Karri Kindergarten





Last Thursday, on a beautiful, still, sunny morning Karri Kindergarten were invited to join Silver Birch Kindergarten around the campfire at bush kindy to meet some very special guests. Aunty Eliza and Aunty Annette are Noongar elders whom Bruce wanted our children to meet. The children welcomed and sang songs for them. Then, as Kristy tended the fire and baked a cake in the dutch oven, they shared many aspects of their childhoods, including the simple toys which they made from found materials to play with as children. After listening to their stories, the children had an opportunity to play with the toys. The dolls were cuddled, sung to, then wrapped in coats and put to bed in the shelter. A couple of the children spontaneously made their own dolls from sticks and leaves. To see this beautiful connection between the dolls, made from bottles and scraps of cloth, and the children, was a reminder of the joy to be found in the simplest of playthings.
It is a primordial need for a child to have a doll to love, care for and carry around. With the doll, the child can imitate the parenting he/she has experienced from the mother and father, and can also share his/her joys and fears, as the doll is an image of the self, often even sharing the same name.

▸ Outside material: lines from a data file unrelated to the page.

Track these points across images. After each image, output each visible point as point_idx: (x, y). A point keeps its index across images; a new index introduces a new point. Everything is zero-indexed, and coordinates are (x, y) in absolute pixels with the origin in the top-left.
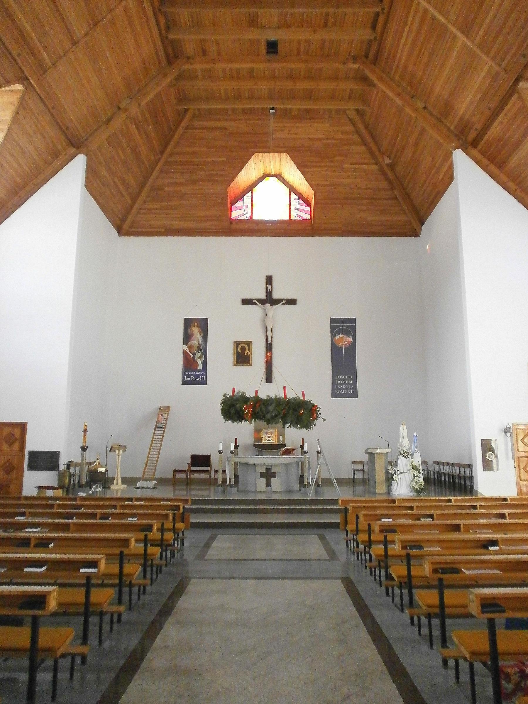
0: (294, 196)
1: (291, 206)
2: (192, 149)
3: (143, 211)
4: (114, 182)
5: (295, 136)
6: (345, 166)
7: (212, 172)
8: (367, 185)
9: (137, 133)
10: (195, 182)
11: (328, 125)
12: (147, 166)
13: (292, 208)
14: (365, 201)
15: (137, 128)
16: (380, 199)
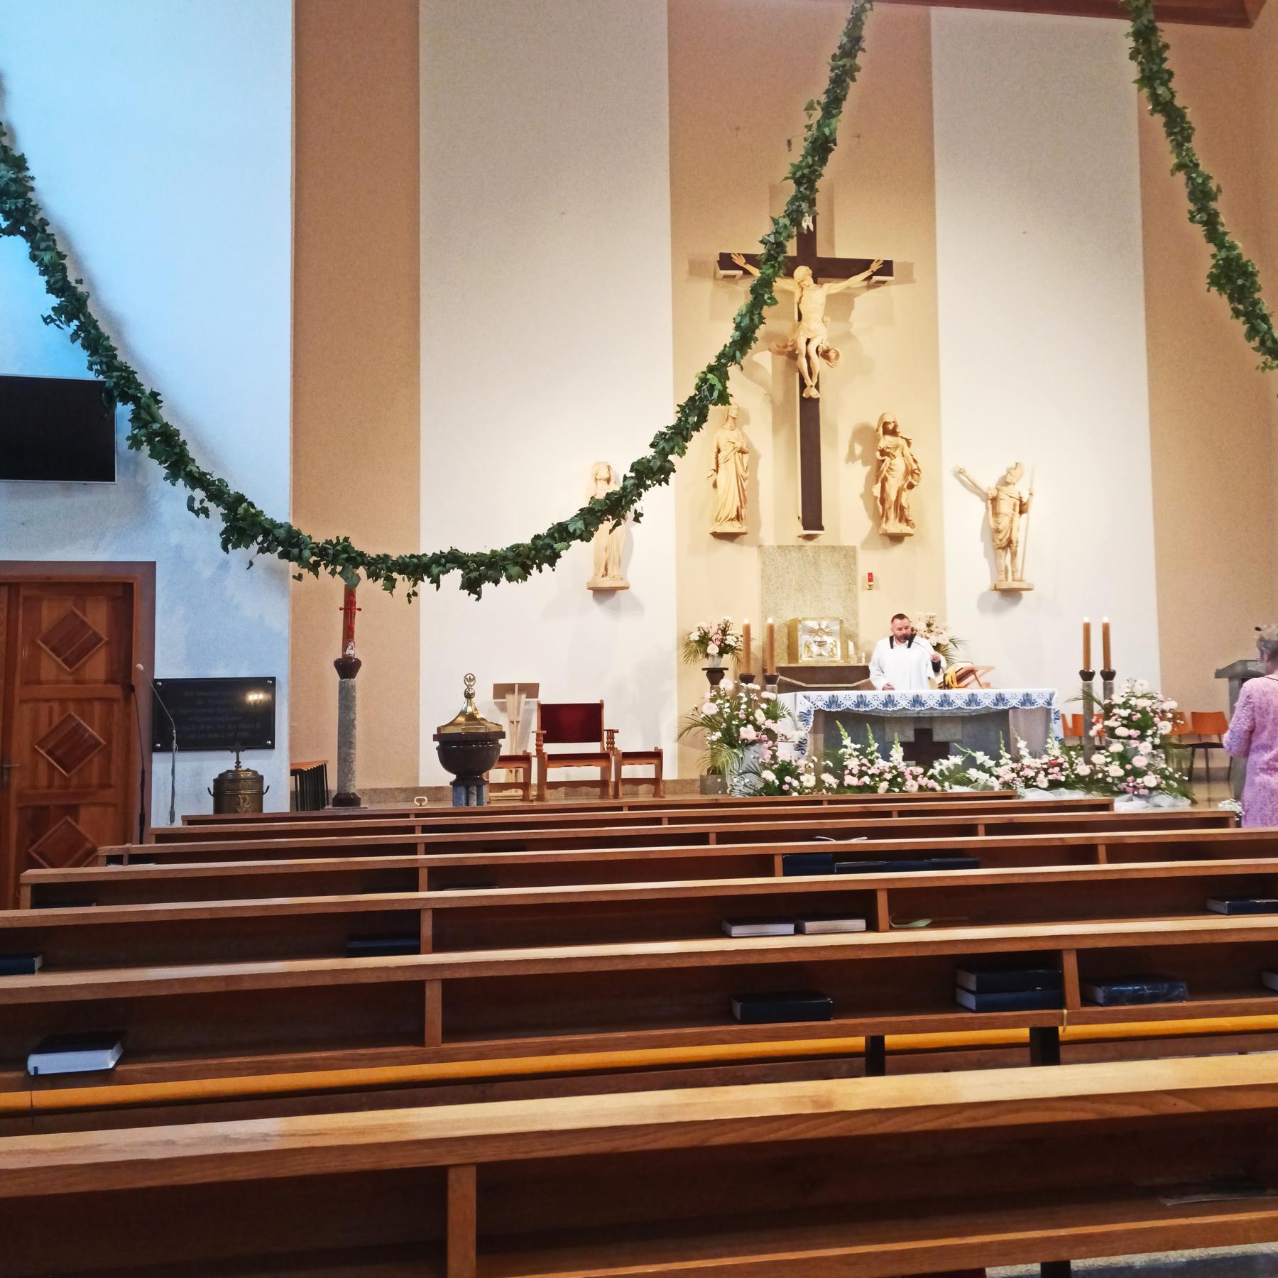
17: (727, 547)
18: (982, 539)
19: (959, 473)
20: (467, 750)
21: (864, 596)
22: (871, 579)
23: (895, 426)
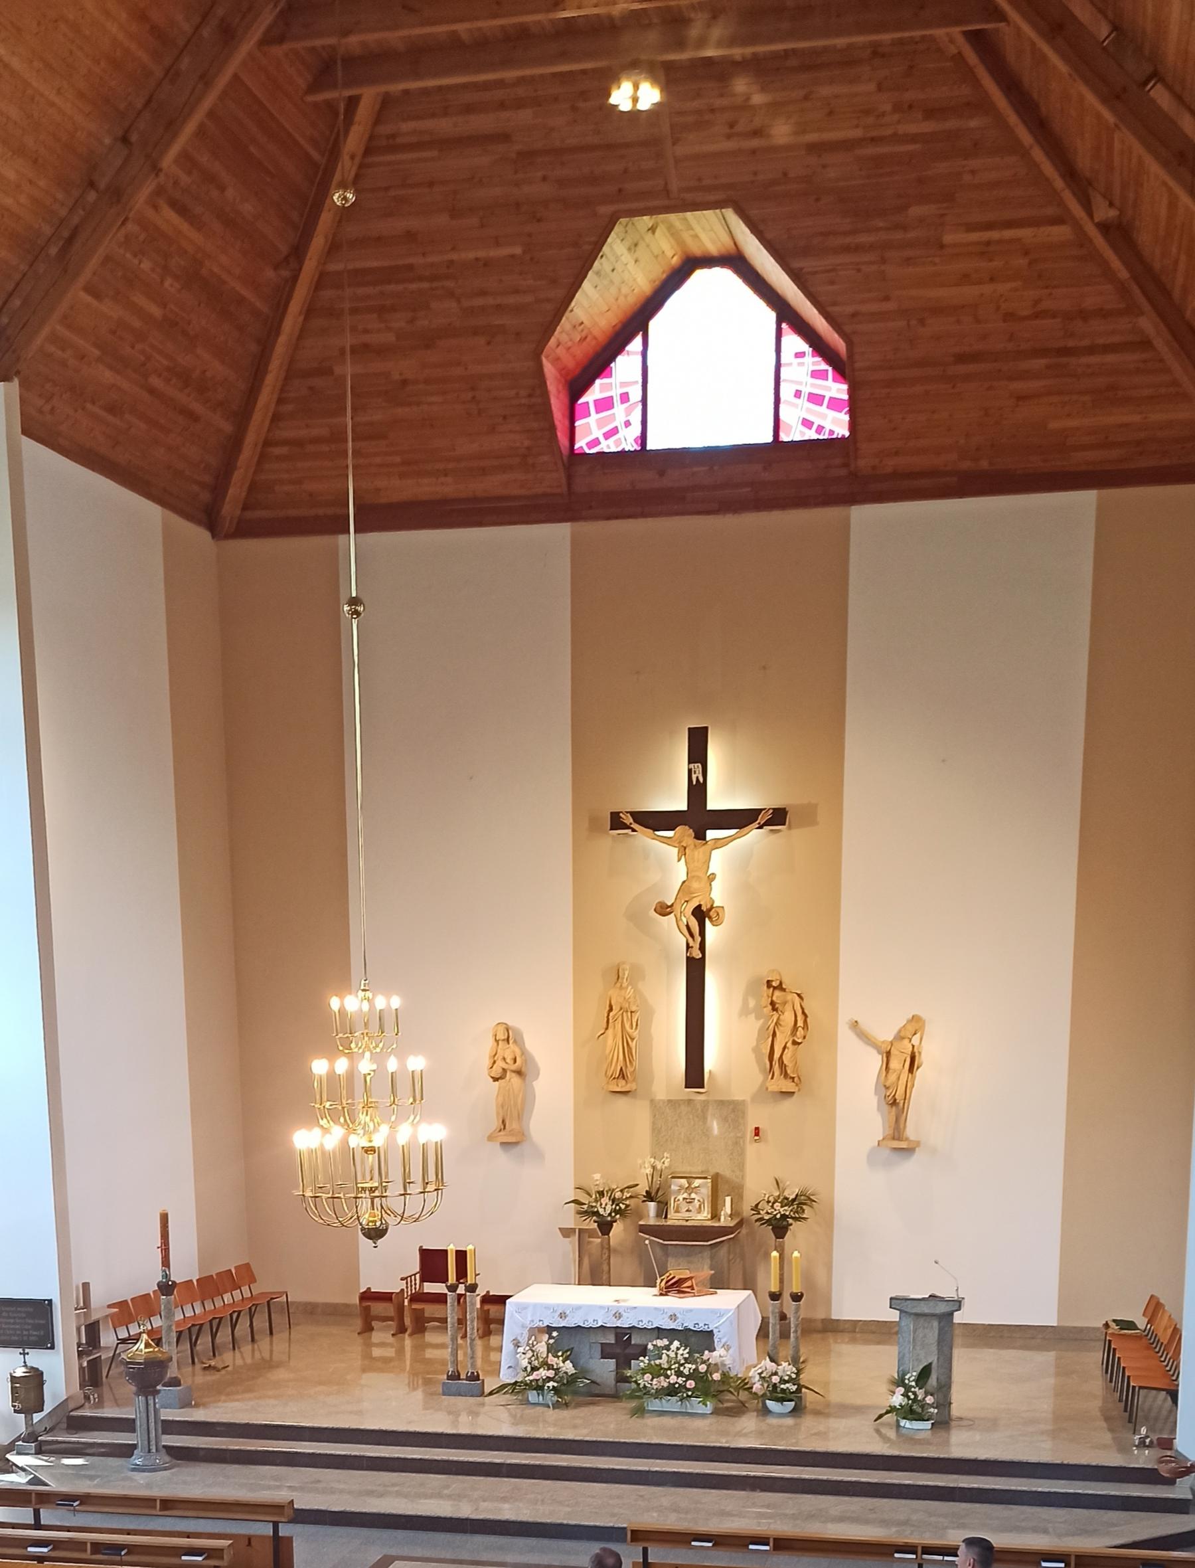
0: (793, 343)
1: (783, 386)
2: (398, 225)
3: (277, 451)
4: (152, 391)
5: (755, 143)
6: (948, 238)
7: (479, 302)
8: (1037, 302)
9: (185, 227)
10: (428, 340)
11: (872, 87)
12: (258, 304)
13: (786, 392)
14: (1039, 363)
15: (182, 210)
16: (1091, 350)
17: (622, 1101)
18: (876, 1093)
19: (855, 1025)
20: (756, 1208)
21: (752, 1149)
22: (757, 1134)
23: (781, 983)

The child doesn't experience the outer beauty of the doll, but instead what he/she brings to the doll from their own being.
In Karri Kindergarten we have some simple hand-made dolls available for the children to play with each day. Rarely would a morning go by when they are not woken, have their clothing changed, wheeled around in the wicker pram, or carried in a “sling” made from a cloth, fed breakfast, and talked to. They are an integral part of the self-directed play of our kindergarten, and really loved by the children.
Rudolf Steiner spoke about the importance of a simple doll as a toy in the first seven years. The more simple the form of the doll, the more the child can bring through the imagination. A mass produced doll may have a painted on smile so that it always looks happy, yet a home made cloth doll can have such simple features (or perhaps even no face at all), so that it can imbue any emotion at all. The power of the imagination needs to be exercised, just as human muscles are strengthened by use, and by providing simple toys, including dolls, and better still ones the children make themselves, this capacity is given a chance to develop. Before mass-production, dolls, like people, were unique. A hand-crafted doll is one-of a kind, an individual which carries the spirit of the maker in it’s stitches and absorbs the spirit of the child who loves it. I think the loving gestures of the children as they played and cared for the Auntie’s dolls that day, demonstrated an innate feeling for the creative force that produced those simple playthings and in this way the seed for a healing connection was planted.
Many thanks to Bruce for all his work with bush kindy and with introducing such rich experiences for our children,and to Kristi too, for all she does to nurture and support.